During 2020, the Company also entered into a non-related party convertible note payable agreement to convert a high interest rate convertible non-related party note payable with a principal balance of $25,000 and accrued interest due of $22,500 to a non-related party convertible note payable of $47,500 that accrues interest at 5%. The note conversion rate is $2 per common share. The Company recorded a loss on non-related party debt extinguishment of $11,697.
During 2020, the holder of a $25,000 convertible promissory note with interest at 30% and accrued interest of $61,875 replaced the carrying amount of the note and its conversion features with a new non-convertible note totaling $25,000 that bears interest at 5%. The Company recorded a gain on non-related party debt extinguishment of $61,875.
Non-convertible Notes Payable
The Company has three non-convertible notes payable to non-related parties that have a principal balance of $42,500 and $21,438 as of December 31, 2020 and December 31, 2019, respectively.
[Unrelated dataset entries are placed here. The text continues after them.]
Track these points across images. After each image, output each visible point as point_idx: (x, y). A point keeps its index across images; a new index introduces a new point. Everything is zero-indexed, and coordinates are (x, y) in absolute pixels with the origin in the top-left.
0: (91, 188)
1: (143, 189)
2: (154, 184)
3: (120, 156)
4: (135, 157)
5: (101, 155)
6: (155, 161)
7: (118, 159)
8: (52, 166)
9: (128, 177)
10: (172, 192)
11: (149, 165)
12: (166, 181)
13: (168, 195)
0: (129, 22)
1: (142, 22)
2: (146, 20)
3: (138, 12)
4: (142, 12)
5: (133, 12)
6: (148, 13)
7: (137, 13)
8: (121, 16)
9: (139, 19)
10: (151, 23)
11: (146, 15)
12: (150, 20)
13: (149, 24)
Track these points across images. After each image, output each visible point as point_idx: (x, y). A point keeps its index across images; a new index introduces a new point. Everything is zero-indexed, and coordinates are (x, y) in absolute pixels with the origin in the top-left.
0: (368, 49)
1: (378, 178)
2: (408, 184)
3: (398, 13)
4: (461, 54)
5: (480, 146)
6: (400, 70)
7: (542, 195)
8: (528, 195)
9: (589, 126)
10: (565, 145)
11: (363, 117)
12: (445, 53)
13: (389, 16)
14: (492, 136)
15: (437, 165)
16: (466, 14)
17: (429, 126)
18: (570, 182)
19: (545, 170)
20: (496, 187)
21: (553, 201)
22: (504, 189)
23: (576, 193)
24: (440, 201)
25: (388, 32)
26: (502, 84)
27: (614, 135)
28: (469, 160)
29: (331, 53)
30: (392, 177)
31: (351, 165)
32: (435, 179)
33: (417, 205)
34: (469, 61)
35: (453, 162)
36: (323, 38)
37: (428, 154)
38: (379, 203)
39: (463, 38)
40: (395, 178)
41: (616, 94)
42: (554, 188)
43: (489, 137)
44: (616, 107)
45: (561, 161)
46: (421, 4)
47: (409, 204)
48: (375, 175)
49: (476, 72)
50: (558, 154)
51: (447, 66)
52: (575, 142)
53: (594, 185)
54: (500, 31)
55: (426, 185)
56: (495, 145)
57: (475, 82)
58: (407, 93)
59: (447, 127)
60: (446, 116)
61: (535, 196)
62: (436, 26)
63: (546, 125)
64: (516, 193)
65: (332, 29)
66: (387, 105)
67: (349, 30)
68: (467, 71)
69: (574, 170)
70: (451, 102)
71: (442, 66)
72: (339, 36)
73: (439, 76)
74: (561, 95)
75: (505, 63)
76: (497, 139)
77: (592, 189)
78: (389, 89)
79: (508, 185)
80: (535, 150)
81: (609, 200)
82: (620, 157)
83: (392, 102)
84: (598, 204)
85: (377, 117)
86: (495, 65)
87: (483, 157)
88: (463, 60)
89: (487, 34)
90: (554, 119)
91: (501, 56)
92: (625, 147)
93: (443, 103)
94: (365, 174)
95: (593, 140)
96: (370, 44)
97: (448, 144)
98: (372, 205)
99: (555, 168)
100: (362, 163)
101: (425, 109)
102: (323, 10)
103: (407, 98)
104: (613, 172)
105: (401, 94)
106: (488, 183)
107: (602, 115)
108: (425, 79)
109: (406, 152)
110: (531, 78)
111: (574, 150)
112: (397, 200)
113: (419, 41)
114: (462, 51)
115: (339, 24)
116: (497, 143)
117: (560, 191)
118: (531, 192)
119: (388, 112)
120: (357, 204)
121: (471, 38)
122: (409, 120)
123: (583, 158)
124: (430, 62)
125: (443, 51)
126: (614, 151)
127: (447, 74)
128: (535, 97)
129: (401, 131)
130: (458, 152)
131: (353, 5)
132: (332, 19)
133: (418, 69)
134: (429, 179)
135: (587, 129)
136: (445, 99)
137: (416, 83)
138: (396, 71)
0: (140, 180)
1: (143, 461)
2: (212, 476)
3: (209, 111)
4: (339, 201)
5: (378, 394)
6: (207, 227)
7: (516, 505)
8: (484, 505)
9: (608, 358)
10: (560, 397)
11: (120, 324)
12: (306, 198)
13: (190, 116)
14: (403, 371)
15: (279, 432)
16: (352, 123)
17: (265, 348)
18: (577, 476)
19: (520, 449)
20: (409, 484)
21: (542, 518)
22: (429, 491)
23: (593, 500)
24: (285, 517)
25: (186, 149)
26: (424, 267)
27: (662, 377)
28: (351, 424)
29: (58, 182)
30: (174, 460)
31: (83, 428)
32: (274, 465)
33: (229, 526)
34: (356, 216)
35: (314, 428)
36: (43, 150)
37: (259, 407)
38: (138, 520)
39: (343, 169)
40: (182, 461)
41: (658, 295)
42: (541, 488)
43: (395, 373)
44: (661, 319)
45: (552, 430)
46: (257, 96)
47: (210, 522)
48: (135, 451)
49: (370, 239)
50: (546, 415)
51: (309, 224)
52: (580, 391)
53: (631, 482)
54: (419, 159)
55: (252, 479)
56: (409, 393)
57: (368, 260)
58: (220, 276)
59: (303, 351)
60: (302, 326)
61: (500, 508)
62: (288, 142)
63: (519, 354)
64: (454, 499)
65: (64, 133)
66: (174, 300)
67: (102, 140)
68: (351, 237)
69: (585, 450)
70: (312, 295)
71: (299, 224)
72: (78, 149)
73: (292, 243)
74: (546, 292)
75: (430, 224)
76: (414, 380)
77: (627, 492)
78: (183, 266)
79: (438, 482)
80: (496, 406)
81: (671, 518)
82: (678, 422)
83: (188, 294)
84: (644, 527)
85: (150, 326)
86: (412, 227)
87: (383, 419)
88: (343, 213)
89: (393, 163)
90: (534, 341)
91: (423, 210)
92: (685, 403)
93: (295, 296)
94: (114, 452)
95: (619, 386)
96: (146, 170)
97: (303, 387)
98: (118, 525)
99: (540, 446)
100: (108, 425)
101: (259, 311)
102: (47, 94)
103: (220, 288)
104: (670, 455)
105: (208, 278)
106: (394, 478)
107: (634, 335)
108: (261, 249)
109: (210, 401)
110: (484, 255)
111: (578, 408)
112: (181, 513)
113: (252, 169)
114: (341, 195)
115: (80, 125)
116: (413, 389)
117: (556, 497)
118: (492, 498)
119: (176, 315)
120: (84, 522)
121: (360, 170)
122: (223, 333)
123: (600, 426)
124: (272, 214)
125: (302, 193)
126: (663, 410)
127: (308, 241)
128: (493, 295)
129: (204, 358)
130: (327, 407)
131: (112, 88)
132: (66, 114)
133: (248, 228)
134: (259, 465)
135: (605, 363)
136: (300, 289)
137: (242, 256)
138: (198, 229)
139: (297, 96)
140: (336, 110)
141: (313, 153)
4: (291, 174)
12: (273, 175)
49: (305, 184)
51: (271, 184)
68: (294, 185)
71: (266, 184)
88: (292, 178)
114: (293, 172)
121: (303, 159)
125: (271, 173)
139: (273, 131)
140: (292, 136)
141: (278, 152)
These notes carry interest rates ranging from 5% - 18% and have due dates ranging from 1/31/2013 - 6/09/2022. Two of the three notes as of December 31, 2020 are in default.
During 2020, the Company entered into a Debt Conversion and Common Stock Purchase Plan with a non-related party, under which the Company agreed to issue 20,313 shares of its common stock in exchange for a reduction of a non-convertible non-related party note payable. The amount of the debt reduction, and therefore the purchase price of the shares, was $67,561 which was used for the deduction of non-related party non-convertible notes payable principal of $3,938 and accrued interest of $63,623. The Company recorded a non-related party gain on loan extinguishment of approximately $14,000.
On May 12, 2020, the Company received proceeds of $41,665 from a commercial bank under the SBA Payroll Protection Loan Program. The loan requires interest at 1% and 18 monthly payments of principal and interest beginning December 5, 2020. Provisions of the SBA Payroll Protection Loan Program allow for portions or all the loan balance to be forgiven should certain criteria be met. On December 7, 2020 the Company was notified that the principal balance and accrued interest of $242 was forgiven, and thus the Company recorded a gain on loan extinguishment of approximately $42,000.
Notes Payable with Warrants
The Company has one note payable with detached free-standing warrants to a non-related party that has a principal balance of $5,000 and $5,000 as of December 31, 2020 and December 31, 2019, respectively. This note carries an interest rate of 10% and had a due date of 9/11/2014. This note is currently in default The detached free-standing warrants for this note payable were not exercised by the note holder and expired on May 16, 2019. There was no unamortized discount related to these stock warrants as of December 31, 2020 and December 31, 2019, and no stock warrant amortization expense was recorded to interest expense during the years ended December 31, 2020 and 2019.